Big Data at the Intersection of Typed FP and Category Theory

By Long Cao

Elevator Pitch

Features in modern big data frameworks like Apache Spark are related to concepts in typed functional programming and even in category theory. In this talk, we’ll discuss practical ways to apply these foundational ideas in building better data pipelines at scale.


Big data, functional programming, and category theory aren’t just three trendy topics smashed into a talk title as bait!
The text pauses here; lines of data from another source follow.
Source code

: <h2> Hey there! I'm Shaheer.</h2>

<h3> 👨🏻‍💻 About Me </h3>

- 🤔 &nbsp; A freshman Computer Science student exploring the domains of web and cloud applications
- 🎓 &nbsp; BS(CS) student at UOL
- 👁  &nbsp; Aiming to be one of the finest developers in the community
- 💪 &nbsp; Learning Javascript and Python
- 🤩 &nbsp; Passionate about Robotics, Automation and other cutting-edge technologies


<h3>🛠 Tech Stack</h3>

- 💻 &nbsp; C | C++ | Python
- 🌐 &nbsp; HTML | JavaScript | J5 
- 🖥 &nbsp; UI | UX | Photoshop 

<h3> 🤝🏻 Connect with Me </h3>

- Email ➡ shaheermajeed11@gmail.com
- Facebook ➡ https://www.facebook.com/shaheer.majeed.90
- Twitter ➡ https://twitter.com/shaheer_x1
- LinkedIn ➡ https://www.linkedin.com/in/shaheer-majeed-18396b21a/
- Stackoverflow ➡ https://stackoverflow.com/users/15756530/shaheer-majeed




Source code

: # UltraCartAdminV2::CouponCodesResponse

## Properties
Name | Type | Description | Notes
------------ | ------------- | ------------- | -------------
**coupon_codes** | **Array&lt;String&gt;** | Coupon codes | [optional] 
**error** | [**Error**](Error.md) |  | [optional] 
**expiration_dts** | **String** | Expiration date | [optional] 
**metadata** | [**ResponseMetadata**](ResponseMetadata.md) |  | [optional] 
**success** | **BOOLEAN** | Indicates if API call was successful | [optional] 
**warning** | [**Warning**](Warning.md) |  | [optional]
Foundational ideas from typed functional programming and category theory have real and practical applications for working with big data and can also be utilized to write more principled pipelines at scale. Whether it’s aggregating with monoids or writing more typesafe Spark jobs, we’ll try and bridge these topics together in a way that can be immediately useful. Some knowledge of Scala and a big data framework like Apache Hadoop, Spark, or Beam is suggested but not necessary.


I do this stuff at work with FP/Scala/Spark.

I’d like to do a talk where I try and connect the dots between big data, typed functional programming, and a little bit of category theory to show attendees that these fields are related and that some concepts have always been there. This is intended for advanced beginners to intermediates and is especially geared towards data engineers or those who work with Scala (maybe via Spark) as a bridge to typed FP and the like. Some knowledge of Scala and a big data framework is suggested but not required.